▸ WHAT NEEDS TO BE DONE: All of the data must be retyped exactly, with nothing left out.

---------- RECORDS SUPPLIED

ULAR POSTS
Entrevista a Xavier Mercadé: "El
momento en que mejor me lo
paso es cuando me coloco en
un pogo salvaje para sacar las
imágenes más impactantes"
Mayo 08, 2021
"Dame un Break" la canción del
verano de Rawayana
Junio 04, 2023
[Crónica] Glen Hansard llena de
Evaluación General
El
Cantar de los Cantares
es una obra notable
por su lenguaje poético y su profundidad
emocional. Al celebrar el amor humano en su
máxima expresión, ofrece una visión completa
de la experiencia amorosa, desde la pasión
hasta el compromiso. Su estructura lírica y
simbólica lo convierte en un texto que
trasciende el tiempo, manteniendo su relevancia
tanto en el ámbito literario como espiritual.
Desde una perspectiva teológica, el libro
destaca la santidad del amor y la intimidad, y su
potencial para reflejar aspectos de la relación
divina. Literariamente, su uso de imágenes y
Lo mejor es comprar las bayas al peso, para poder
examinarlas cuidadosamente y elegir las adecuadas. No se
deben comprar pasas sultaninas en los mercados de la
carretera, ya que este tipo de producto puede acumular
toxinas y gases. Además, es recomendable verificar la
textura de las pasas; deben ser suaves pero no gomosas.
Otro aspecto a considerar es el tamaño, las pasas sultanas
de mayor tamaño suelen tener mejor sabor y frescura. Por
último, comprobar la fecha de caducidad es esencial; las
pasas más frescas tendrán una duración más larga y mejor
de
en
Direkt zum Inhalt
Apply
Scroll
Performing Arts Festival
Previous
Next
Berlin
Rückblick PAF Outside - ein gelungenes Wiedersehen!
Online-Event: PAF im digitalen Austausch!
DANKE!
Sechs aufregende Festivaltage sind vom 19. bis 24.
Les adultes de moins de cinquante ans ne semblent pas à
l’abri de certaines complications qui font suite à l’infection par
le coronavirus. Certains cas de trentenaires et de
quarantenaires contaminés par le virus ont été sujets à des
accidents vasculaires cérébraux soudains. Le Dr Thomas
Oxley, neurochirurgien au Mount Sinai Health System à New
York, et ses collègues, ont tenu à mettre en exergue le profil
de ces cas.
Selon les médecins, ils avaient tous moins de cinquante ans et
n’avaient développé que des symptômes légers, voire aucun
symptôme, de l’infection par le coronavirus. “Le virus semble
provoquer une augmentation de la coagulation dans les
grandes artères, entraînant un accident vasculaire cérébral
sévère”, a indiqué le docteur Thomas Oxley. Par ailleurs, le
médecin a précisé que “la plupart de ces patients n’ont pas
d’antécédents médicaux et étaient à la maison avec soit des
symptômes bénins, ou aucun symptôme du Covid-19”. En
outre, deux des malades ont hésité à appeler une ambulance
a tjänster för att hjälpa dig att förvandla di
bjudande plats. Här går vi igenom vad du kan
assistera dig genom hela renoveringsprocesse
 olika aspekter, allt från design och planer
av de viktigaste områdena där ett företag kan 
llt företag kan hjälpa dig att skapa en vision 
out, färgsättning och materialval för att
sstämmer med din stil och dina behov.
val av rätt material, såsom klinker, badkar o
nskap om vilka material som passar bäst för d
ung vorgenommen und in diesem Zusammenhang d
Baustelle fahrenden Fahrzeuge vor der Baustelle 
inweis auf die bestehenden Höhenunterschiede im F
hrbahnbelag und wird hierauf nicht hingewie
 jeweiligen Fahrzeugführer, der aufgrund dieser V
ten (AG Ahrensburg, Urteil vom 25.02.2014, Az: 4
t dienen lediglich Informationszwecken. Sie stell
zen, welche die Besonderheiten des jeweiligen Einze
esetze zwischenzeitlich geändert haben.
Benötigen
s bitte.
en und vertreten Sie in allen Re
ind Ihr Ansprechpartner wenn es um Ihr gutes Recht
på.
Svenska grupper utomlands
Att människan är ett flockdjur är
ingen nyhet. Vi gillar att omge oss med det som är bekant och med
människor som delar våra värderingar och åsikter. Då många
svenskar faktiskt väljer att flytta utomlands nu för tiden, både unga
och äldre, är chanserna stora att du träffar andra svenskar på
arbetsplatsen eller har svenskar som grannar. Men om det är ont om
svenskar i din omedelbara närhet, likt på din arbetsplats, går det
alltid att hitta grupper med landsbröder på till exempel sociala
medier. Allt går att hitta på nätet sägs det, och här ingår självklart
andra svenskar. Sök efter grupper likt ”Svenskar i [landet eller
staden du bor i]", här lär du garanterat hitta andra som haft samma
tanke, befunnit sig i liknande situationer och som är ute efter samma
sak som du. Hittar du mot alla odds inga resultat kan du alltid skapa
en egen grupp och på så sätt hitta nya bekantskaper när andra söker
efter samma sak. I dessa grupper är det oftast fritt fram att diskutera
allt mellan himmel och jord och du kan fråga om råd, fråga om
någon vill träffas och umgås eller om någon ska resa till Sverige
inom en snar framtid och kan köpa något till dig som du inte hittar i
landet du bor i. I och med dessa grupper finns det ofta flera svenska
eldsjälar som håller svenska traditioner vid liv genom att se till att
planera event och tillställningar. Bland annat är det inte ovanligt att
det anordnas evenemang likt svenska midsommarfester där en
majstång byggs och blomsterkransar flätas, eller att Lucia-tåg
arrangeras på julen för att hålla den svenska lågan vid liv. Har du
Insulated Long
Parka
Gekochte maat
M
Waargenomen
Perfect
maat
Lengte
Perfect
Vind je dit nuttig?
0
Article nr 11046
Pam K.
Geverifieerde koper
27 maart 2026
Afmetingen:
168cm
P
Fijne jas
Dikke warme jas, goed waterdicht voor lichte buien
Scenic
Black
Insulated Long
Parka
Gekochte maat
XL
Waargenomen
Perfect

--------------------

▸ EXERCISE OUTPUT:
ULAR POSTS
Entrevista a Xavier Mercadé: "El
momento en que mejor me lo
paso es cuando me coloco en
un pogo salvaje para sacar las
imágenes más impactantes"
Mayo 08, 2021
"Dame un Break" la canción del
verano de Rawayana
Junio 04, 2023
[Crónica] Glen Hansard llena de
Evaluación General
El
Cantar de los Cantares
es una obra notable
por su lenguaje poético y su profundidad
emocional. Al celebrar el amor humano en su
máxima expresión, ofrece una visión completa
de la experiencia amorosa, desde la pasión
hasta el compromiso. Su estructura lírica y
simbólica lo convierte en un texto que
trasciende el tiempo, manteniendo su relevancia
tanto en el ámbito literario como espiritual.
Desde una perspectiva teológica, el libro
destaca la santidad del amor y la intimidad, y su
potencial para reflejar aspectos de la relación
divina. Literariamente, su uso de imágenes y
Lo mejor es comprar las bayas al peso, para poder
examinarlas cuidadosamente y elegir las adecuadas. No se
deben comprar pasas sultaninas en los mercados de la
carretera, ya que este tipo de producto puede acumular
toxinas y gases. Además, es recomendable verificar la
textura de las pasas; deben ser suaves pero no gomosas.
Otro aspecto a considerar es el tamaño, las pasas sultanas
de mayor tamaño suelen tener mejor sabor y frescura. Por
último, comprobar la fecha de caducidad es esencial; las
pasas más frescas tendrán una duración más larga y mejor
de
en
Direkt zum Inhalt
Apply
Scroll
Performing Arts Festival
Previous
Next
Berlin
Rückblick PAF Outside - ein gelungenes Wiedersehen!
Online-Event: PAF im digitalen Austausch!
DANKE!
Sechs aufregende Festivaltage sind vom 19. bis 24.
Les adultes de moins de cinquante ans ne semblent pas à
l’abri de certaines complications qui font suite à l’infection par
le coronavirus. Certains cas de trentenaires et de
quarantenaires contaminés par le virus ont été sujets à des
accidents vasculaires cérébraux soudains. Le Dr Thomas
Oxley, neurochirurgien au Mount Sinai Health System à New
York, et ses collègues, ont tenu à mettre en exergue le profil
de ces cas.
Selon les médecins, ils avaient tous moins de cinquante ans et
n’avaient développé que des symptômes légers, voire aucun
symptôme, de l’infection par le coronavirus. “Le virus semble
provoquer une augmentation de la coagulation dans les
grandes artères, entraînant un accident vasculaire cérébral
sévère”, a indiqué le docteur Thomas Oxley. Par ailleurs, le
médecin a précisé que “la plupart de ces patients n’ont pas
d’antécédents médicaux et étaient à la maison avec soit des
symptômes bénins, ou aucun symptôme du Covid-19”. En
outre, deux des malades ont hésité à appeler une ambulance
a tjänster för att hjälpa dig att förvandla di
bjudande plats. Här går vi igenom vad du kan
assistera dig genom hela renoveringsprocesse
 olika aspekter, allt från design och planer
av de viktigaste områdena där ett företag kan 
llt företag kan hjälpa dig att skapa en vision 
out, färgsättning och materialval för att
sstämmer med din stil och dina behov.
val av rätt material, såsom klinker, badkar o
nskap om vilka material som passar bäst för d
ung vorgenommen und in diesem Zusammenhang d
Baustelle fahrenden Fahrzeuge vor der Baustelle 
inweis auf die bestehenden Höhenunterschiede im F
hrbahnbelag und wird hierauf nicht hingewie
 jeweiligen Fahrzeugführer, der aufgrund dieser V
ten (AG Ahrensburg, Urteil vom 25.02.2014, Az: 4
t dienen lediglich Informationszwecken. Sie stell
zen, welche die Besonderheiten des jeweiligen Einze
esetze zwischenzeitlich geändert haben.
Benötigen
s bitte.
en und vertreten Sie in allen Re
ind Ihr Ansprechpartner wenn es um Ihr gutes Recht
på.
Svenska grupper utomlands
Att människan är ett flockdjur är
ingen nyhet. Vi gillar att omge oss med det som är bekant och med
människor som delar våra värderingar och åsikter. Då många
svenskar faktiskt väljer att flytta utomlands nu för tiden, både unga
och äldre, är chanserna stora att du träffar andra svenskar på
arbetsplatsen eller har svenskar som grannar. Men om det är ont om
svenskar i din omedelbara närhet, likt på din arbetsplats, går det
alltid att hitta grupper med landsbröder på till exempel sociala
medier. Allt går att hitta på nätet sägs det, och här ingår självklart
andra svenskar. Sök efter grupper likt ”Svenskar i [landet eller
staden du bor i]", här lär du garanterat hitta andra som haft samma
tanke, befunnit sig i liknande situationer och som är ute efter samma
sak som du. Hittar du mot alla odds inga resultat kan du alltid skapa
en egen grupp och på så sätt hitta nya bekantskaper när andra söker
efter samma sak. I dessa grupper är det oftast fritt fram att diskutera
allt mellan himmel och jord och du kan fråga om råd, fråga om
någon vill träffas och umgås eller om någon ska resa till Sverige
inom en snar framtid och kan köpa något till dig som du inte hittar i
landet du bor i. I och med dessa grupper finns det ofta flera svenska
eldsjälar som håller svenska traditioner vid liv genom att se till att
planera event och tillställningar. Bland annat är det inte ovanligt att
det anordnas evenemang likt svenska midsommarfester där en
majstång byggs och blomsterkransar flätas, eller att Lucia-tåg
arrangeras på julen för att hålla den svenska lågan vid liv. Har du
Insulated Long
Parka
Gekochte maat
M
Waargenomen
Perfect
maat
Lengte
Perfect
Vind je dit nuttig?
0
Article nr 11046
Pam K.
Geverifieerde koper
27 maart 2026
Afmetingen:
168cm
P
Fijne jas
Dikke warme jas, goed waterdicht voor lichte buien
Scenic
Black
Insulated Long
Parka
Gekochte maat
XL
Waargenomen
Perfect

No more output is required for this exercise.